## Exercise instructions
Leaving nothing out, set down all the data exactly.

## Items from a dataset
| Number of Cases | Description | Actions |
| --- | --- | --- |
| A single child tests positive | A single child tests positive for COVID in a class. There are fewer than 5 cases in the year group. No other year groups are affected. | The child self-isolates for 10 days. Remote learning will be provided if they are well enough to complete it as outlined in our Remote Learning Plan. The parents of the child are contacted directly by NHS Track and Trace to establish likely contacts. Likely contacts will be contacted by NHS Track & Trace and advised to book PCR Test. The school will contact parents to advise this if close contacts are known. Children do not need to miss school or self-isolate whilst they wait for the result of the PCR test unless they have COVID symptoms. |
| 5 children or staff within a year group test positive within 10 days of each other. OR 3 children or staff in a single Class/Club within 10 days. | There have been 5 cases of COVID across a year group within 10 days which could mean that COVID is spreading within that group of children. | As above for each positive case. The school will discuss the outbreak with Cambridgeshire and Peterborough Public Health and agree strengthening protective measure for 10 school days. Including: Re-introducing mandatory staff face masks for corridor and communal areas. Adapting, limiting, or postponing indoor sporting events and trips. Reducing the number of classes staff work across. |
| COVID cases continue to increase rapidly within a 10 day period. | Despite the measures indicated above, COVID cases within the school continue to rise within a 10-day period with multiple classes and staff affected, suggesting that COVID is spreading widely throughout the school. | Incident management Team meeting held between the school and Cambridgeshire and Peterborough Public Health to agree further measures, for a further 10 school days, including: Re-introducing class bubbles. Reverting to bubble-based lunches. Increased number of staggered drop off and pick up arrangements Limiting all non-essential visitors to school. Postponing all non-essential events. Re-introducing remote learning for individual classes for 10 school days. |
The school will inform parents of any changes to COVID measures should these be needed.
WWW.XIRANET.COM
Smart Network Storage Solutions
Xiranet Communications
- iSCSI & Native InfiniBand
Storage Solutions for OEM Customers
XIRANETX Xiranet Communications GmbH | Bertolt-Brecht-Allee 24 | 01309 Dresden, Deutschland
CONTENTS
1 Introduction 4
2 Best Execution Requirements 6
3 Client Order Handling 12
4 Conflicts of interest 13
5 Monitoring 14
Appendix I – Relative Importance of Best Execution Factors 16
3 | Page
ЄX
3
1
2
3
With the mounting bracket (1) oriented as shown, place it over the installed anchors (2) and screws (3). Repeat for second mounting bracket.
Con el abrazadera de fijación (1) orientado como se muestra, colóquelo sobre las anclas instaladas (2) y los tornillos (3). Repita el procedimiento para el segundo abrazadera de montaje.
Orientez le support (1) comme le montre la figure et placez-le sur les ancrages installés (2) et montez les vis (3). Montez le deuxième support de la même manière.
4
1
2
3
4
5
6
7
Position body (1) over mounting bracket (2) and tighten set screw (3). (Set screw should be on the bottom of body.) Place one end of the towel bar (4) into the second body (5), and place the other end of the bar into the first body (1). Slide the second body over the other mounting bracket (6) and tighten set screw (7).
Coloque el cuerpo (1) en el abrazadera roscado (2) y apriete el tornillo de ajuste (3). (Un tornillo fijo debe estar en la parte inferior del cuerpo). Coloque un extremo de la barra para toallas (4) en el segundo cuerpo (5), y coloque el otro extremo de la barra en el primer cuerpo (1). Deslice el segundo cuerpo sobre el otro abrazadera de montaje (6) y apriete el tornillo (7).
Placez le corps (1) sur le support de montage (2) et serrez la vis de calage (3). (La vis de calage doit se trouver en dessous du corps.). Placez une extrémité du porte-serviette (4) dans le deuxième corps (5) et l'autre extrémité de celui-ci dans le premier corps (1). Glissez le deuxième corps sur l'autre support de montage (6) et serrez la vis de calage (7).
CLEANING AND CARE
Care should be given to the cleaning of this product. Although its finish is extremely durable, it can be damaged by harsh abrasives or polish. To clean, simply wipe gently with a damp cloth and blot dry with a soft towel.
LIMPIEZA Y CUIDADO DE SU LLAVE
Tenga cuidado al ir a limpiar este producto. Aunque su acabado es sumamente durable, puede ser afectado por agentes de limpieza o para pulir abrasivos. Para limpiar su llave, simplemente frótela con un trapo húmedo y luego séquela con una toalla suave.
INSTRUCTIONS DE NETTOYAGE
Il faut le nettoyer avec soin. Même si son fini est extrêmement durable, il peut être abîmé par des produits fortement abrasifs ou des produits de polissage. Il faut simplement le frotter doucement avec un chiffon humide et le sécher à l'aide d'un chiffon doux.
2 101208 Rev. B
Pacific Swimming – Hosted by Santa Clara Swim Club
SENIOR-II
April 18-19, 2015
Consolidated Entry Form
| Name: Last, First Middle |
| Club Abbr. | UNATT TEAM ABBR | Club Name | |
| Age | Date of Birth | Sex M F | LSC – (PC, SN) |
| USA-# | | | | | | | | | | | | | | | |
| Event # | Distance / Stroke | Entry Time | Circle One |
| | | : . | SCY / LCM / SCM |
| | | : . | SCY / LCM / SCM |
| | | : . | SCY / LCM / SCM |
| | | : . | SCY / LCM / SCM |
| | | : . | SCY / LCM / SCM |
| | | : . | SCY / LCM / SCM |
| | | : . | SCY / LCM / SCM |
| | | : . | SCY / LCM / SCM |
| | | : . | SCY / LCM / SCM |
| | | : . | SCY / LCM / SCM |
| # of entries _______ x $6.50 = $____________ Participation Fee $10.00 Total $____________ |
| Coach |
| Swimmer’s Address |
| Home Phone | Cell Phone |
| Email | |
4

## Result for this exercise
| Number of Cases | Description | Actions |
| --- | --- | --- |
| A single child tests positive | A single child tests positive for COVID in a class. There are fewer than 5 cases in the year group. No other year groups are affected. | The child self-isolates for 10 days. Remote learning will be provided if they are well enough to complete it as outlined in our Remote Learning Plan. The parents of the child are contacted directly by NHS Track and Trace to establish likely contacts. Likely contacts will be contacted by NHS Track & Trace and advised to book PCR Test. The school will contact parents to advise this if close contacts are known. Children do not need to miss school or self-isolate whilst they wait for the result of the PCR test unless they have COVID symptoms. |
| 5 children or staff within a year group test positive within 10 days of each other. OR 3 children or staff in a single Class/Club within 10 days. | There have been 5 cases of COVID across a year group within 10 days which could mean that COVID is spreading within that group of children. | As above for each positive case. The school will discuss the outbreak with Cambridgeshire and Peterborough Public Health and agree strengthening protective measure for 10 school days. Including: Re-introducing mandatory staff face masks for corridor and communal areas. Adapting, limiting, or postponing indoor sporting events and trips. Reducing the number of classes staff work across. |
| COVID cases continue to increase rapidly within a 10 day period. | Despite the measures indicated above, COVID cases within the school continue to rise within a 10-day period with multiple classes and staff affected, suggesting that COVID is spreading widely throughout the school. | Incident management Team meeting held between the school and Cambridgeshire and Peterborough Public Health to agree further measures, for a further 10 school days, including: Re-introducing class bubbles. Reverting to bubble-based lunches. Increased number of staggered drop off and pick up arrangements Limiting all non-essential visitors to school. Postponing all non-essential events. Re-introducing remote learning for individual classes for 10 school days. |
The school will inform parents of any changes to COVID measures should these be needed.
WWW.XIRANET.COM
Smart Network Storage Solutions
Xiranet Communications
- iSCSI & Native InfiniBand
Storage Solutions for OEM Customers
XIRANETX Xiranet Communications GmbH | Bertolt-Brecht-Allee 24 | 01309 Dresden, Deutschland
CONTENTS
1 Introduction 4
2 Best Execution Requirements 6
3 Client Order Handling 12
4 Conflicts of interest 13
5 Monitoring 14
Appendix I – Relative Importance of Best Execution Factors 16
3 | Page
ЄX
3
1
2
3
With the mounting bracket (1) oriented as shown, place it over the installed anchors (2) and screws (3). Repeat for second mounting bracket.
Con el abrazadera de fijación (1) orientado como se muestra, colóquelo sobre las anclas instaladas (2) y los tornillos (3). Repita el procedimiento para el segundo abrazadera de montaje.
Orientez le support (1) comme le montre la figure et placez-le sur les ancrages installés (2) et montez les vis (3). Montez le deuxième support de la même manière.
4
1
2
3
4
5
6
7
Position body (1) over mounting bracket (2) and tighten set screw (3). (Set screw should be on the bottom of body.) Place one end of the towel bar (4) into the second body (5), and place the other end of the bar into the first body (1). Slide the second body over the other mounting bracket (6) and tighten set screw (7).
Coloque el cuerpo (1) en el abrazadera roscado (2) y apriete el tornillo de ajuste (3). (Un tornillo fijo debe estar en la parte inferior del cuerpo). Coloque un extremo de la barra para toallas (4) en el segundo cuerpo (5), y coloque el otro extremo de la barra en el primer cuerpo (1). Deslice el segundo cuerpo sobre el otro abrazadera de montaje (6) y apriete el tornillo (7).
Placez le corps (1) sur le support de montage (2) et serrez la vis de calage (3). (La vis de calage doit se trouver en dessous du corps.). Placez une extrémité du porte-serviette (4) dans le deuxième corps (5) et l'autre extrémité de celui-ci dans le premier corps (1). Glissez le deuxième corps sur l'autre support de montage (6) et serrez la vis de calage (7).
CLEANING AND CARE
Care should be given to the cleaning of this product. Although its finish is extremely durable, it can be damaged by harsh abrasives or polish. To clean, simply wipe gently with a damp cloth and blot dry with a soft towel.
LIMPIEZA Y CUIDADO DE SU LLAVE
Tenga cuidado al ir a limpiar este producto. Aunque su acabado es sumamente durable, puede ser afectado por agentes de limpieza o para pulir abrasivos. Para limpiar su llave, simplemente frótela con un trapo húmedo y luego séquela con una toalla suave.
INSTRUCTIONS DE NETTOYAGE
Il faut le nettoyer avec soin. Même si son fini est extrêmement durable, il peut être abîmé par des produits fortement abrasifs ou des produits de polissage. Il faut simplement le frotter doucement avec un chiffon humide et le sécher à l'aide d'un chiffon doux.
2 101208 Rev. B
Pacific Swimming – Hosted by Santa Clara Swim Club
SENIOR-II
April 18-19, 2015
Consolidated Entry Form
| Name: Last, First Middle |
| Club Abbr. | UNATT TEAM ABBR | Club Name | |
| Age | Date of Birth | Sex M F | LSC – (PC, SN) |
| USA-# | | | | | | | | | | | | | | | |
| Event # | Distance / Stroke | Entry Time | Circle One |
| | | : . | SCY / LCM / SCM |
| | | : . | SCY / LCM / SCM |
| | | : . | SCY / LCM / SCM |
| | | : . | SCY / LCM / SCM |
| | | : . | SCY / LCM / SCM |
| | | : . | SCY / LCM / SCM |
| | | : . | SCY / LCM / SCM |
| | | : . | SCY / LCM / SCM |
| | | : . | SCY / LCM / SCM |
| | | : . | SCY / LCM / SCM |
| # of entries _______ x $6.50 = $____________ Participation Fee $10.00 Total $____________ |
| Coach |
| Swimmer’s Address |
| Home Phone | Cell Phone |
| Email | |
4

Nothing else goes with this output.